The pseudo-anonymous nature of FinTech broadly, and cryptocurrencies more specifically, do give rise to an increased risk of money laundering and even terrorist financing. Many tokens used in FinTech processes today are like bearer shares of past decades – anonymous and portable. These developments represent a potentially systematic threat to global financial services. Providing the benefits of innovation and the protection of an appropriate regulatory structure requires smart FinTech regulation that can strike the right balance.
Achieving this kind of balance between privacy and transparency will be a game changer for the use of FinTech around the world and especially within the funds industry and among larger institutional investors. For example, high quality digital tokens could then be issued by funds and could be listed on digital exchanges and traded by investors with globally certified digital IDs, thereby creating liquidity and stickier capital for fund managers.

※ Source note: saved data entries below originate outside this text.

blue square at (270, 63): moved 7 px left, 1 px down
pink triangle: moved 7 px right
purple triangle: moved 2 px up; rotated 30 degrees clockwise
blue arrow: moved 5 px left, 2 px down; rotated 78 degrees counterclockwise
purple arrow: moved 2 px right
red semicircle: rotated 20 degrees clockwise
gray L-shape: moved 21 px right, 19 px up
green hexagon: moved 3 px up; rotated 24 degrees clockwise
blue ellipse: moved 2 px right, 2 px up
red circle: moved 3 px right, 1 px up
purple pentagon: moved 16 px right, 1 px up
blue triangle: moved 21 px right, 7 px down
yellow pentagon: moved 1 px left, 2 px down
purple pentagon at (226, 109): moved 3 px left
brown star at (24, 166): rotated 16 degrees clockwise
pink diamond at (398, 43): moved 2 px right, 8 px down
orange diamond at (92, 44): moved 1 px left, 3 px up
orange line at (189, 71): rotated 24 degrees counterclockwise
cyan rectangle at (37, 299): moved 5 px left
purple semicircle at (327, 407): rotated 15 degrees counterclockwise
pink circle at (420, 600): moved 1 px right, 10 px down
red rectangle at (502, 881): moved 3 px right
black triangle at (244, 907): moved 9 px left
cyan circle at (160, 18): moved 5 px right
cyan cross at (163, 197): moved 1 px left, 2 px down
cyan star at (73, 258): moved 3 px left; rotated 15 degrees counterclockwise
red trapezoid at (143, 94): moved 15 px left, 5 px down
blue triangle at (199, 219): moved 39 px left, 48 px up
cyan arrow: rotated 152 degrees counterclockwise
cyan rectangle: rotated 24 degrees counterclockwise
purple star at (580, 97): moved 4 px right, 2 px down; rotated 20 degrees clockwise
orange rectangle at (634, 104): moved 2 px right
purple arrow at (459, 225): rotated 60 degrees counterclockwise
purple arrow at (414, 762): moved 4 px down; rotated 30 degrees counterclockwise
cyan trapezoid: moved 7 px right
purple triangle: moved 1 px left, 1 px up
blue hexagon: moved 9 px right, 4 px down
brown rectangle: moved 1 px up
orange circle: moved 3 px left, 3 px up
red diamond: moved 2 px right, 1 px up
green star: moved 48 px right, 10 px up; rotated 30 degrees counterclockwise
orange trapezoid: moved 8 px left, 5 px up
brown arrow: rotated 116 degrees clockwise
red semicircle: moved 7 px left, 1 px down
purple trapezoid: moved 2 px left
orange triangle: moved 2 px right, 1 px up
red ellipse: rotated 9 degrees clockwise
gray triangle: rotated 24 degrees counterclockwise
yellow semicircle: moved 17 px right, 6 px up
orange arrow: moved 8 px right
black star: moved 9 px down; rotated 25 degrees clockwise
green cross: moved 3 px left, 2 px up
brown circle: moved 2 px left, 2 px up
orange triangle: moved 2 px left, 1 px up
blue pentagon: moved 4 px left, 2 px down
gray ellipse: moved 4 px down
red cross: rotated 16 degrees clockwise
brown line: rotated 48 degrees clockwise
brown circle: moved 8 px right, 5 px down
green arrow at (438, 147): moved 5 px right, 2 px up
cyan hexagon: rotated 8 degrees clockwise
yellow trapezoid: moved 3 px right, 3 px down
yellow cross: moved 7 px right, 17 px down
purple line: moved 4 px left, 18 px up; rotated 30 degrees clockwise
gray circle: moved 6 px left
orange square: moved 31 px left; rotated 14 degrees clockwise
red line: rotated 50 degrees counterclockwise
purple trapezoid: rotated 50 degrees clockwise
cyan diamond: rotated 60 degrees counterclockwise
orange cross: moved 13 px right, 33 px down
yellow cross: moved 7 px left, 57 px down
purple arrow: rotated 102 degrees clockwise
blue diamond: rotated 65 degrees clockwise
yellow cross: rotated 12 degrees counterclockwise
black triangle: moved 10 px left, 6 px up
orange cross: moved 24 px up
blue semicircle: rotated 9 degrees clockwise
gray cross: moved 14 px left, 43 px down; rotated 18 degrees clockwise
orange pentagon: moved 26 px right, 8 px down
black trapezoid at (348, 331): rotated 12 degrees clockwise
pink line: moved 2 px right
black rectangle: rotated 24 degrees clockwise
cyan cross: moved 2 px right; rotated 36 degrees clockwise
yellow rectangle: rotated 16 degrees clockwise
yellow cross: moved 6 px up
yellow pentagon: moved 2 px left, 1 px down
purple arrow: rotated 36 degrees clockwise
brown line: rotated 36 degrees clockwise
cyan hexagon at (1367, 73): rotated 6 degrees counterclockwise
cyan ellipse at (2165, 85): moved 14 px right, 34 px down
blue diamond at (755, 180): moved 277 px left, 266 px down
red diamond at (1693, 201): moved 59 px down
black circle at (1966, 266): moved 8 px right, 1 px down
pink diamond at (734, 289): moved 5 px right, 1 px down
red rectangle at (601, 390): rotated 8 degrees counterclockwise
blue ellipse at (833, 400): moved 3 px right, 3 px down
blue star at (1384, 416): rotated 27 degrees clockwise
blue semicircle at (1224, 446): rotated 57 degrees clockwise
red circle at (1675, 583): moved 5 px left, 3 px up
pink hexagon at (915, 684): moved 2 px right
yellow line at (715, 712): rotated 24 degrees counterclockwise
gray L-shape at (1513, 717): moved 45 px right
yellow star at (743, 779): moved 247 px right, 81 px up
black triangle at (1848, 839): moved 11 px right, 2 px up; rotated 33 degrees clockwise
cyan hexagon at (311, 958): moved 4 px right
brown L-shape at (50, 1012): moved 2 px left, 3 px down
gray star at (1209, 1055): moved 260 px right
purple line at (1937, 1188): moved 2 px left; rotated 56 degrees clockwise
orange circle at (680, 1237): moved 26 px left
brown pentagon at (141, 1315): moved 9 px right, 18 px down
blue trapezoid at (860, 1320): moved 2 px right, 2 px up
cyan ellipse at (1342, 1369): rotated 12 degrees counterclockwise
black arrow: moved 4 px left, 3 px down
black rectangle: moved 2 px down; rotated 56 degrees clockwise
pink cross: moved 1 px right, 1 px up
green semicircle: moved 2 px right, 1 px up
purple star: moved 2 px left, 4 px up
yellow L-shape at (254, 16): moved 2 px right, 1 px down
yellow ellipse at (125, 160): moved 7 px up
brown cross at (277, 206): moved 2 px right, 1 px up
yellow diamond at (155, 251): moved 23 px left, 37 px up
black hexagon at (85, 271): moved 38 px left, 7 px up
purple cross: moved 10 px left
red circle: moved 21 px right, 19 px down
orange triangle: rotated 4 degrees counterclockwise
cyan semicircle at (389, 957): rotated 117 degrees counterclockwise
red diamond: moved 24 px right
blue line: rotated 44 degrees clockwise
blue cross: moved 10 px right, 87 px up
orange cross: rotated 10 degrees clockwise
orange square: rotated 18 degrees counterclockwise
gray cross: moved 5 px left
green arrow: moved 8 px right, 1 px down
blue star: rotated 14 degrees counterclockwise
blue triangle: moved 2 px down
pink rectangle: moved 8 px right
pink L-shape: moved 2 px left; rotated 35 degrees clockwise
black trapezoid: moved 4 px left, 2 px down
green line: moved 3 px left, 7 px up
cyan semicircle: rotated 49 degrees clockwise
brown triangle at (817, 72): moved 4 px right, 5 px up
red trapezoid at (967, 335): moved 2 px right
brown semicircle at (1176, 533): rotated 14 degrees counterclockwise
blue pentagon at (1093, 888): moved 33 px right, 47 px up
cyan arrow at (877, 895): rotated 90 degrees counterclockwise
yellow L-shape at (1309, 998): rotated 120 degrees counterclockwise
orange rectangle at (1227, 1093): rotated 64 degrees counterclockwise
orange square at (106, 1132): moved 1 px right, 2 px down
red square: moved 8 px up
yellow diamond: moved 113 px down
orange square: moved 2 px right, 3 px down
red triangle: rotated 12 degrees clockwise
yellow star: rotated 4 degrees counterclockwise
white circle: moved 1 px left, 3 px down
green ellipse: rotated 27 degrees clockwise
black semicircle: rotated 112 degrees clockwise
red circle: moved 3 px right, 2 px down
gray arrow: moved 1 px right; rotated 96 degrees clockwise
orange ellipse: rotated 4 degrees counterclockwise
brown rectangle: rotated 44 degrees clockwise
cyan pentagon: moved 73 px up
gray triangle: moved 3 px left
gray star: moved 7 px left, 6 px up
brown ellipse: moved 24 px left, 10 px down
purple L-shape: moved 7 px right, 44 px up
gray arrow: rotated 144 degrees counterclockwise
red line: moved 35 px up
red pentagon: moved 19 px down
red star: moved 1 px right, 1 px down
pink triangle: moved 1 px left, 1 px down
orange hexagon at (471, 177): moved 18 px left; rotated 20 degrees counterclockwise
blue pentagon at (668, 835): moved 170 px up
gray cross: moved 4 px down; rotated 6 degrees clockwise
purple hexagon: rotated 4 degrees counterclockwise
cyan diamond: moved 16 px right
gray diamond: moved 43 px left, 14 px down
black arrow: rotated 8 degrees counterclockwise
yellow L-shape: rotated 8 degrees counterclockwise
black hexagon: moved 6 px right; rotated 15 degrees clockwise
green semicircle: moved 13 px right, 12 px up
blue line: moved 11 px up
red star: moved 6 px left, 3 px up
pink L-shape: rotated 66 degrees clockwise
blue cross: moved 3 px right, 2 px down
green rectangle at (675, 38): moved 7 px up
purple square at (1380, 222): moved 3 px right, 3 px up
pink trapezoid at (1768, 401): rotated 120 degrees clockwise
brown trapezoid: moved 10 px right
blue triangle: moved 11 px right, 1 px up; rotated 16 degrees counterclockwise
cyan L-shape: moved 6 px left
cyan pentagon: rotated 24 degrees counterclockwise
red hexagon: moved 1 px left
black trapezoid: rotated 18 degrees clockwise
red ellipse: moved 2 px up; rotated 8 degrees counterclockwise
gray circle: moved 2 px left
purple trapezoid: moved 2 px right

Attracting FinTech companies and keeping current with FinTech changes in existing sectors will be an enormous challenge that neither government nor industry can achieve alone. The Cayman Islands has embraced a collaborative approach. Government and industry are working together to create a legal and regulatory regime that supports innovation to fuel successful FinTech development, while it incorporates the commitment to anti-money laundering transparency and cross-border sharing of information with tax and law enforcement authorities into the legal and regulatory regime.
That approach has established the Cayman Islands as one of the leading jurisdictions not only for FinTech but also a diverse set of financial services sectors. This will also become a defining requirement of IFCs of the future if they are to remain competitive. Large institutional investors will increasingly demand the efficiency that comes with accessing a range of financial services sectors in a single, neutral location. Strong, long-term success for IFCs comes through going beyond simple diversification within industry sectors to leading in multiple sectors, as the Cayman Islands does.
World Class Professionals And Credibility
None of these other characteristics will be possible without attracting and retaining top professional talent. This is not only one of the most important factors in the success of IFCs of the future, it is also among the most difficult factors to replicate.
To attract and retain world-class professionals, IFCs must demonstrate a commitment to creating an environment in which smart, hard-working professionals want to work, live, and raise families. The Cayman Islands, for example, makes strategic investments to provide an outstanding quality of life for them and their families through world-class infrastructure, health care, education and culture. These investments pay off with a knowledgeable and committed workforce that has the expertise to provide leadership in a rapidly changing environment.
IFCs have always had to evolve to keep pace with the competitive demands of the market. However, the intensity of those demands and the speed at which the market and standards environment are changing is greater than ever before. Some IFCs, like the Cayman Islands, are better positioned to adapt to those changes due to investments made in previous decades to lay the groundwork for growth. Success in focusing on the core characteristics outlined here will define which IFCs emerge from this period of uncertainty to serve the global financial services industry of the future.